Striving for imperfection

Eh? What’s that you say? I should strive to be other than perfect? What’s the point of that?

Well… you see, we’re caught in this terrible bind.

We do need to learn something about what we are doing. As artists, we know we have to have craft, or skill, in order to produce our work effectively. We need to work hard to understand what is required, and practice doing it, so that we will become more expert at performing, or writing, or composing, or painting, etc.

And yet, at the same time, we want to express, we want to explore, we want to be organically in-the-moment feeling what we are doing.

If we focus too much on the mechanics, we run the danger of becoming mechanical, seized up, trying too hard.

If we let everything go and just perform organically, we lose something because we are not engaged in the act in the most effective way we could be - and our art suffers from our lack of craft.

So do we sacrifice craft for expression? Or do we forget feeling and work on precise execution?

Neither.

When we bring our work to our mentors to be assessed, we bring it knowing it is imperfect. We present it with humility and presence. We say, “this is the best I can do right now.” Accepting where we are is the first step to moving beyond it.

If we resist where we are ('I can’t sing a note on key, even if you paid me'), then our whole instrument is bound up in hiding that state from everyone. We may consciously be willing to step into the light and give it a go, but our whole body rebels against it. And no wonder, because many of us have been traumatized in the past by unkind remarks and unrealistic expectations.

So we come into the studio, longing to sing, but afraid. We have been programmed to believe that we are not capable. Perhaps we were told that we had no talent, perhaps we were told never to make a loud noise, perhaps we were told by a teacher not to sing with the rest of the class. Even if it was forty years ago, that embarrassment and that hurt still lives in us. But it can be overcome, with time and patience.

We begin by allowing ourselves to be precisely where we are, warts and all. We allow ourselves to sing off key. We allow ourselves to not be able to coordinate things effectively. We allow ourselves to attempt to do what we are asked, knowing that we will indeed fail.

In order to progress, we must accept our own state of imperfection. We don’t know how to do it, that’s why we’re in the studio with a teacher. We can’t keep all the balls in the air – we’re not expected to.
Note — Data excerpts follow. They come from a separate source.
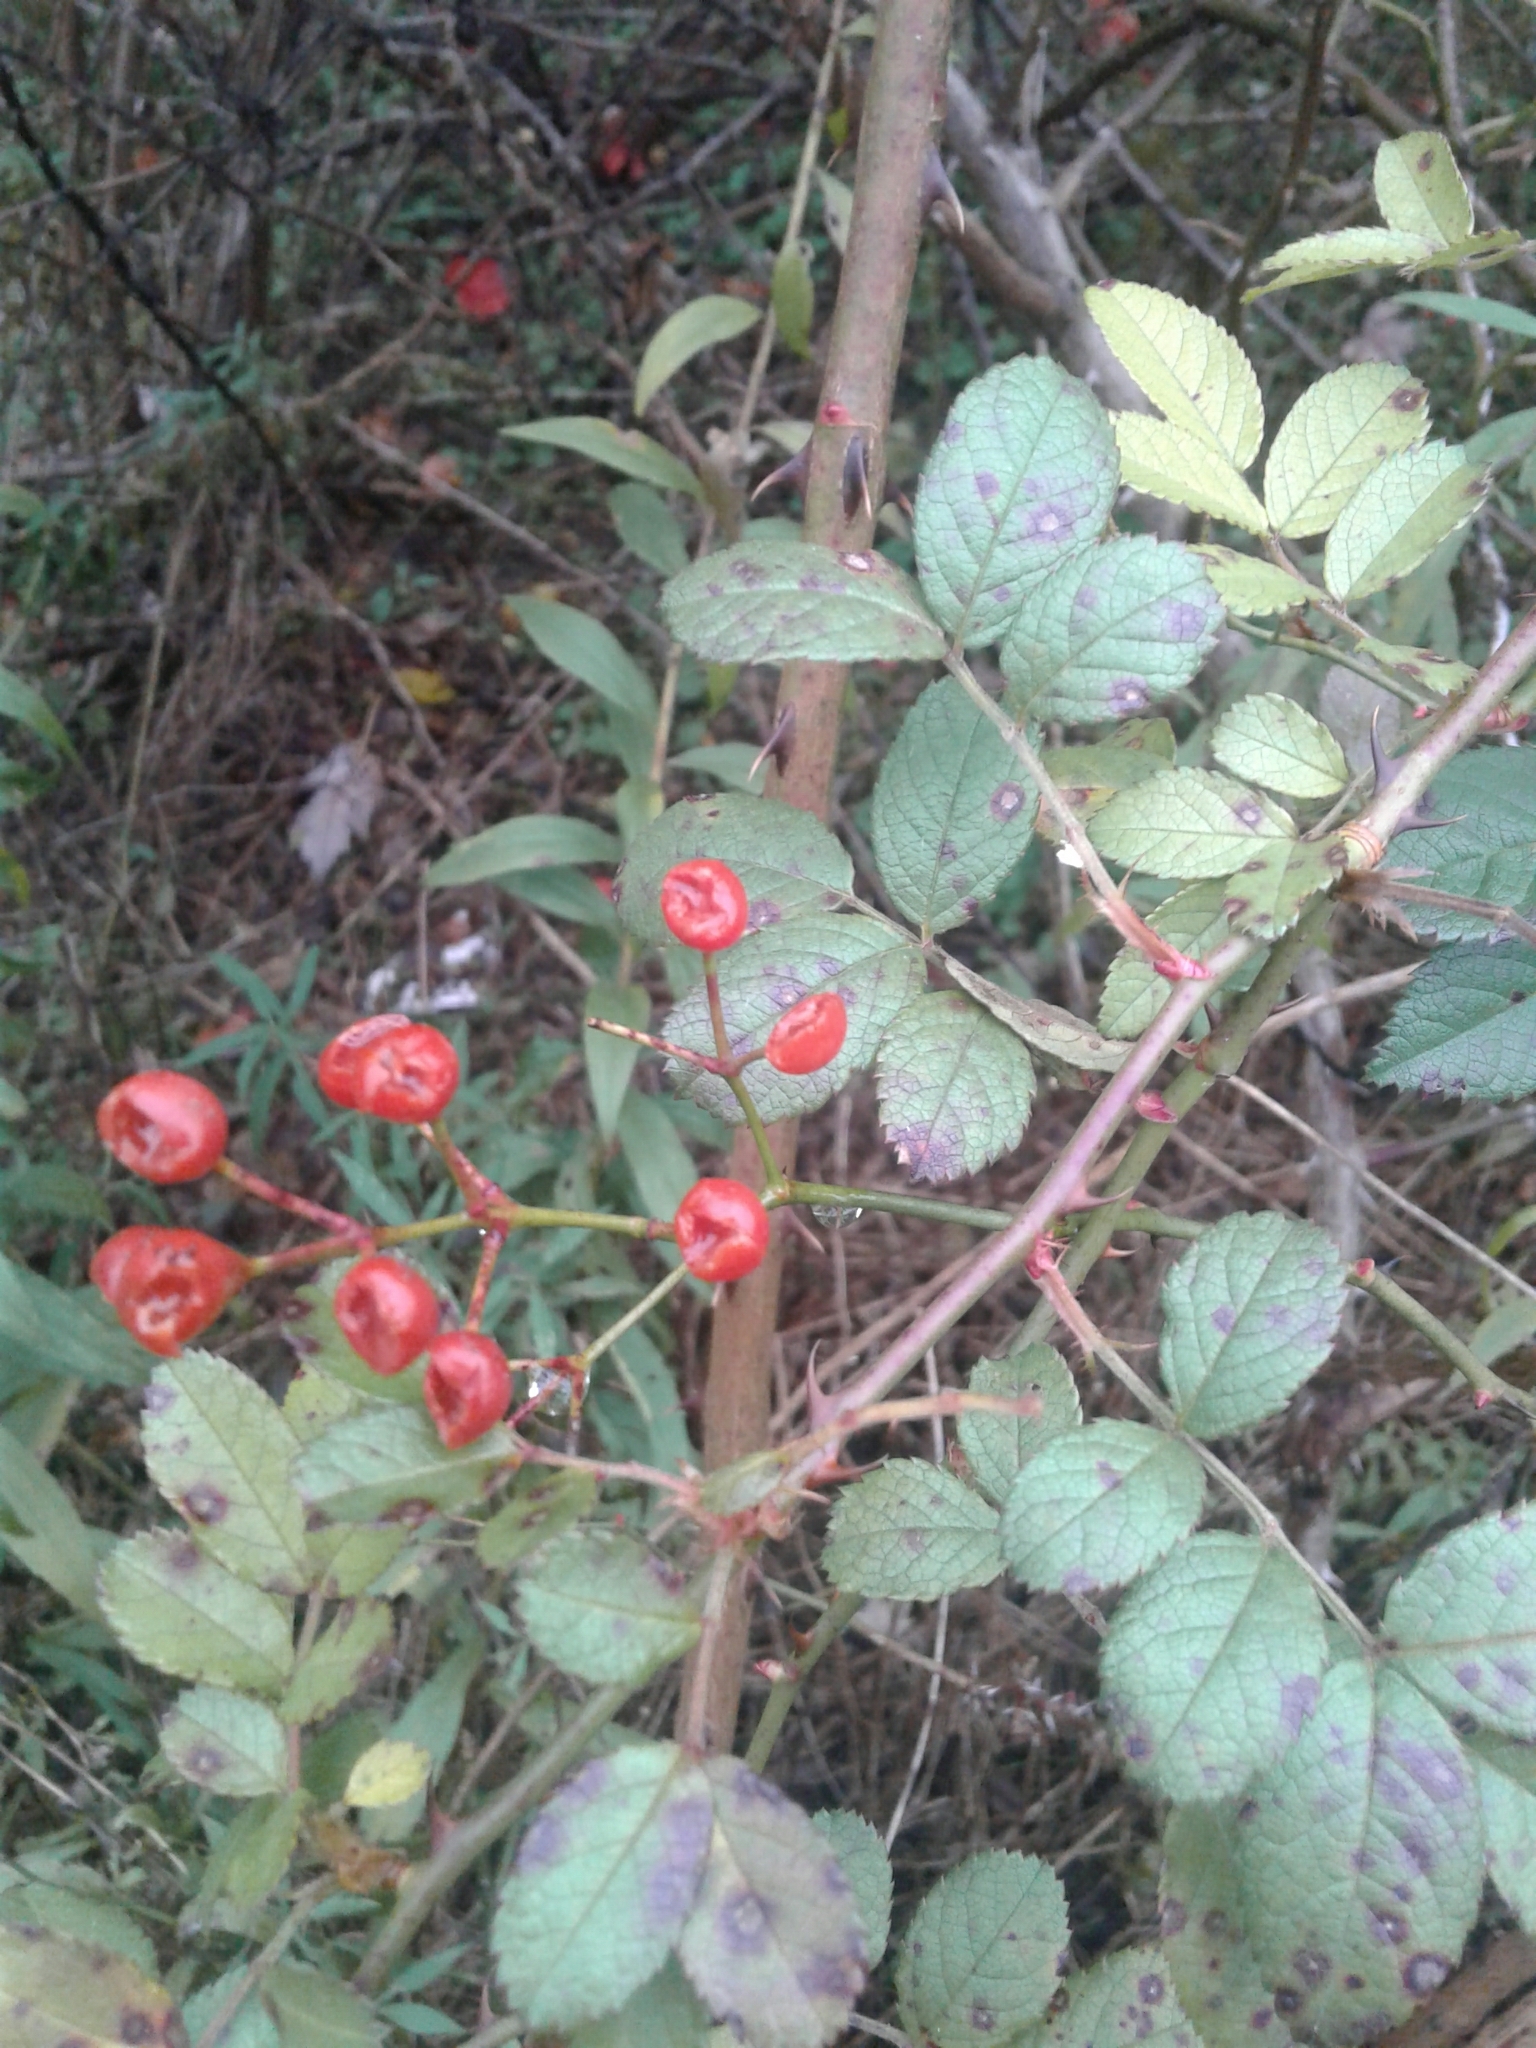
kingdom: Plantae
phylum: Tracheophyta
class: Magnoliopsida
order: Rosales
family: Rosaceae
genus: Rosa
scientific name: Rosa multiflora
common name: Multiflora rose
We are challenged to sing, knowing that we won’t achieve everything that is being asked of us. And then we’re asked to repeat the act, keeping what happened right, and attempting to add what was missed. Sometimes we can. Sometimes we can’t. But either way, the roof never caves in. If we missed something, we simply try again. If we managed to get it all… guess what, the next thing we do is sing another scale… and the whole thing starts again.

In songwriting, composing, writing, singing, acting, dancing, painting, etc…. feedback is how we learn. Effective critique gives us understanding, gives us tools, gives us support. It never criticizes. We need to accept feedback as part of the process, knowing that whatever state of ability we demonstrated in the moment is separate from our worth as a human being. We have to try to be emotionally detached from our work. And it is the responsibility of the teacher/mentor to ensure that our process is supported.
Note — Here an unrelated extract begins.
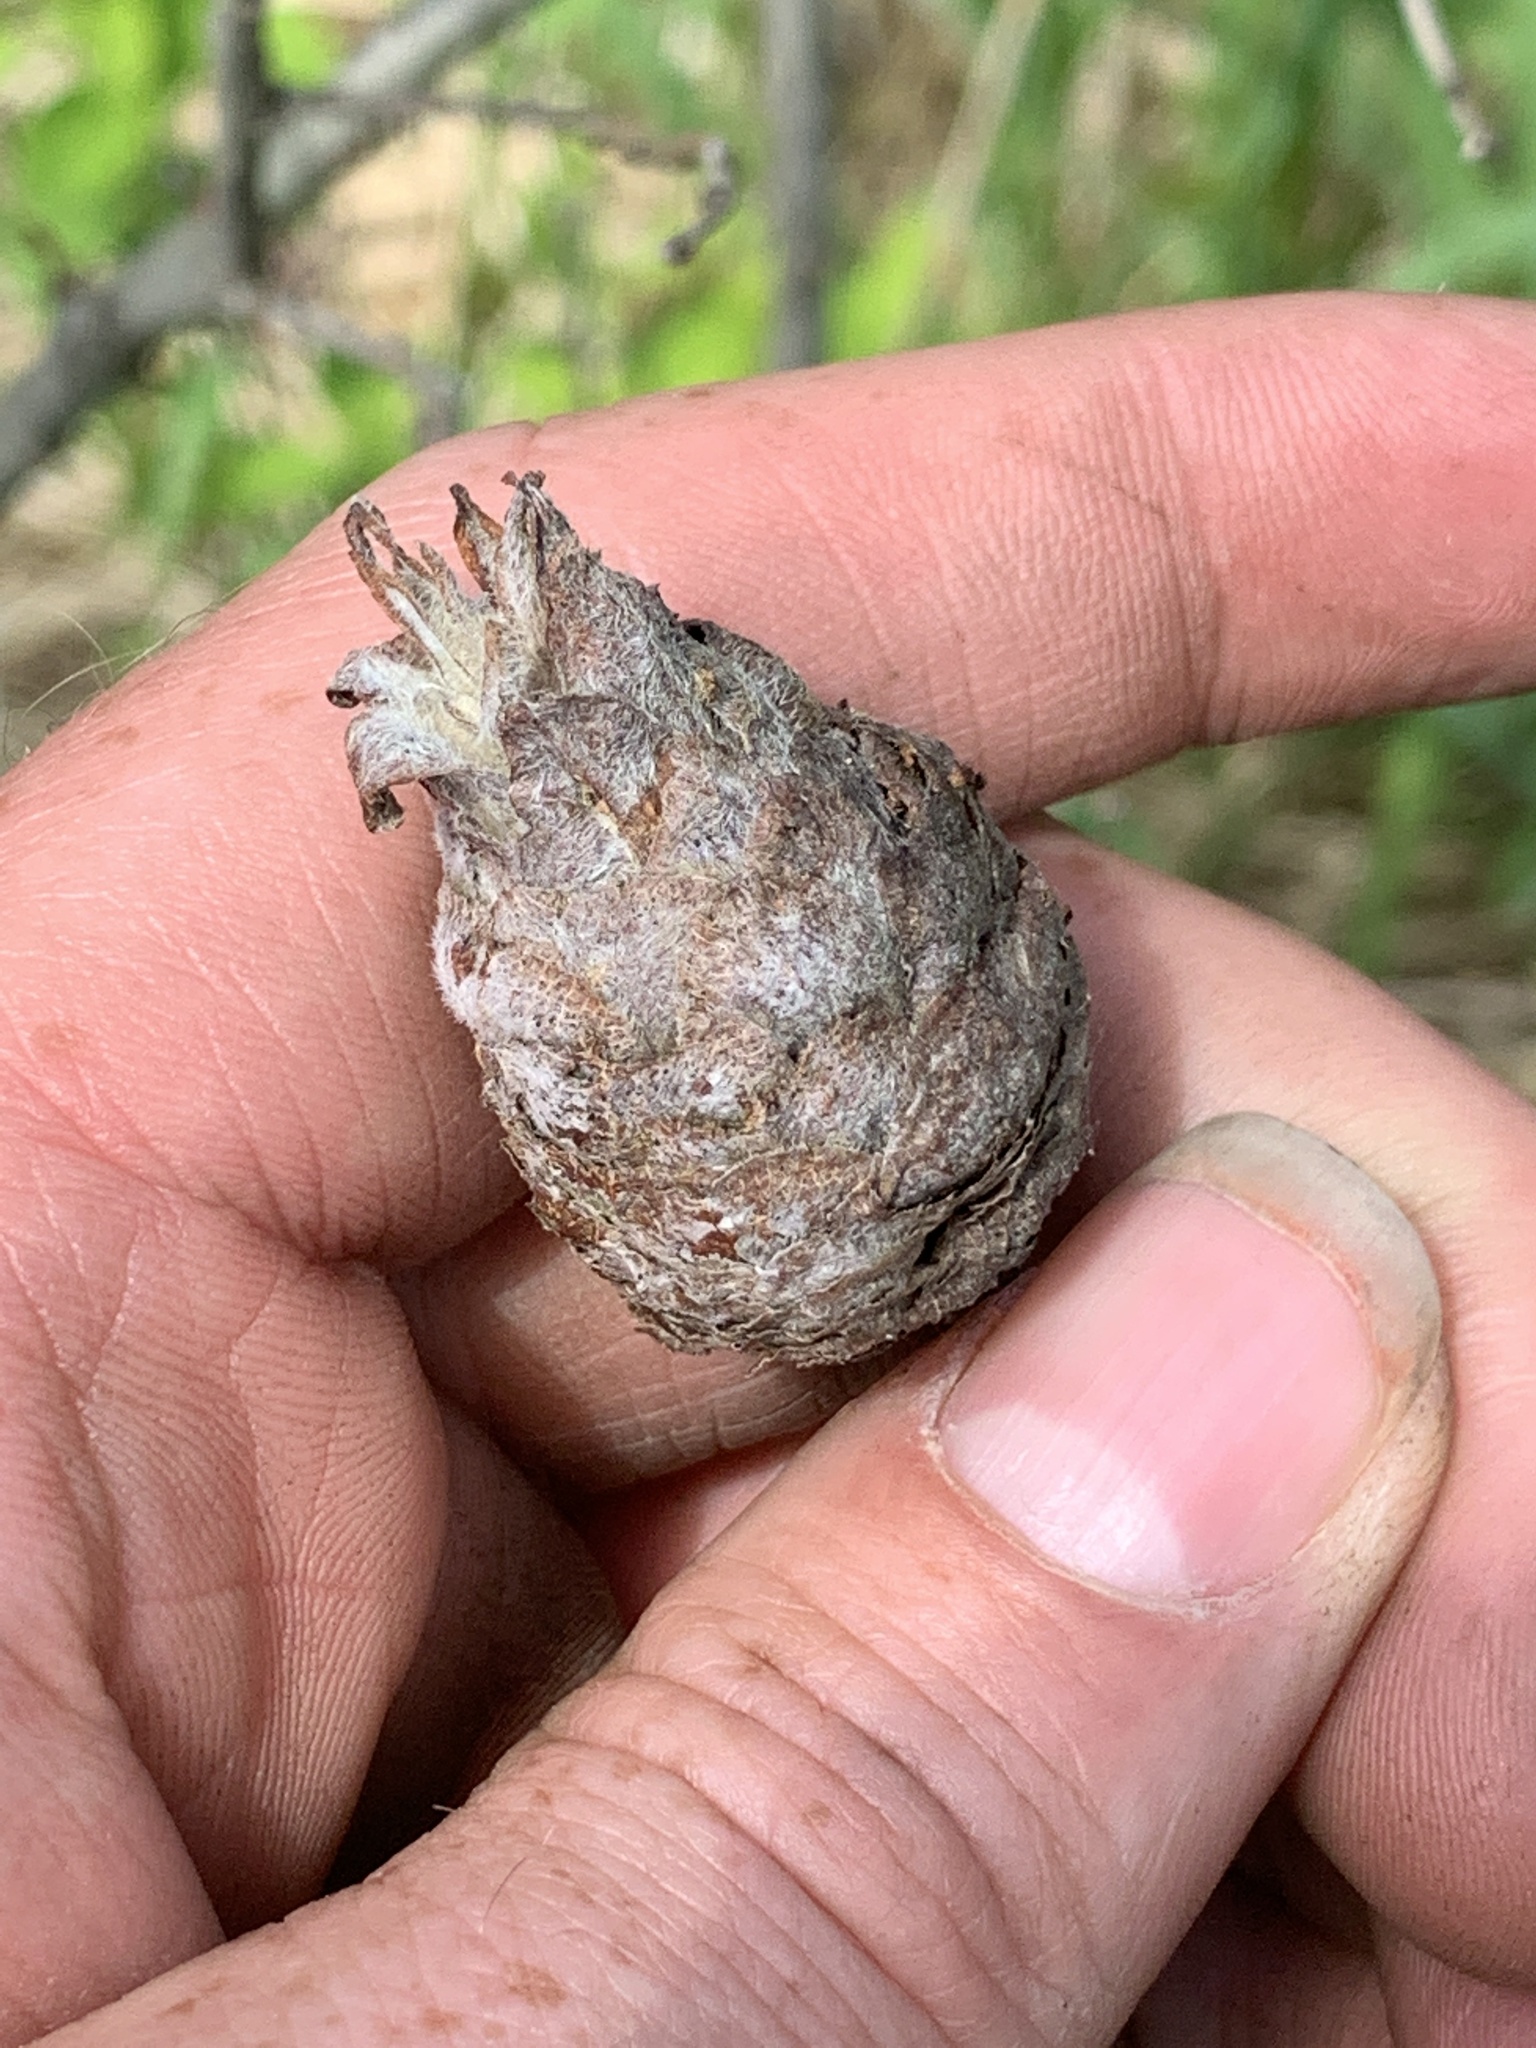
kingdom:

So lessons aren’t just about performing the mechanical tasks of the artform. Lessons are also about understanding our Self. How do I think? How do I view feedback? How negatively do I think about myself and my abilities? How patient am I with myself? Hmmm…

The true challenge of walking the path of discovering the artist within, is embracing your own imperfection… and shining a light on it… and saying “Look at that. So, I have more to learn. That’s okay. Keeps life interesting. Now I know what to work on for next time.”

4 comments:

cinderkeys said...

So true. I only wish I'd known this years before I decided to give singing a go.

Retta said...

Great blog! I just found you & look forward to following. You can find my singer/songwriter blog at http://www.rettarizzo.com

Stella Inc. said...

Really good post!
I recognize this “this is the best I can do right now.” =)

www.thebadhelmets.se

Catie said...

Wonderful post! I've started down this crazy path to songwriterism and I'm trying to exercise my singin muscles as well. I def. need to focus on embracing my imperfections... at least at this point in time. Keep up the good work!